- WHAT YOU WILL DO -
When you reach the records below, output each one exactly.

- DATA SUPPLIED -
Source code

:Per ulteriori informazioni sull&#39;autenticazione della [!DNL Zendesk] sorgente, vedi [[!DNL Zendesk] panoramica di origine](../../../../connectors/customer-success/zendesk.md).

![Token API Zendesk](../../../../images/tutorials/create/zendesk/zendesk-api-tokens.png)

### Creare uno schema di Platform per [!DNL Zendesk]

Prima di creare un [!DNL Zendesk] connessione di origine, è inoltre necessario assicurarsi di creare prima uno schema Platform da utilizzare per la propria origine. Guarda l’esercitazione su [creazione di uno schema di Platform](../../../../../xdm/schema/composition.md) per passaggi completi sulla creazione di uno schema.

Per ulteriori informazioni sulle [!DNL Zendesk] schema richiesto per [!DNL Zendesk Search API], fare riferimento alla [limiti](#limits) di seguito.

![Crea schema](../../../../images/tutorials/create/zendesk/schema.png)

- THE ANSWER -
Source code

:Per ulteriori informazioni sull&#39;autenticazione della [!DNL Zendesk] sorgente, vedi [[!DNL Zendesk] panoramica di origine](../../../../connectors/customer-success/zendesk.md).

![Token API Zendesk](../../../../images/tutorials/create/zendesk/zendesk-api-tokens.png)

### Creare uno schema di Platform per [!DNL Zendesk]

Prima di creare un [!DNL Zendesk] connessione di origine, è inoltre necessario assicurarsi di creare prima uno schema Platform da utilizzare per la propria origine. Guarda l’esercitazione su [creazione di uno schema di Platform](../../../../../xdm/schema/composition.md) per passaggi completi sulla creazione di uno schema.

Per ulteriori informazioni sulle [!DNL Zendesk] schema richiesto per [!DNL Zendesk Search API], fare riferimento alla [limiti](#limits) di seguito.

![Crea schema](../../../../images/tutorials/create/zendesk/schema.png)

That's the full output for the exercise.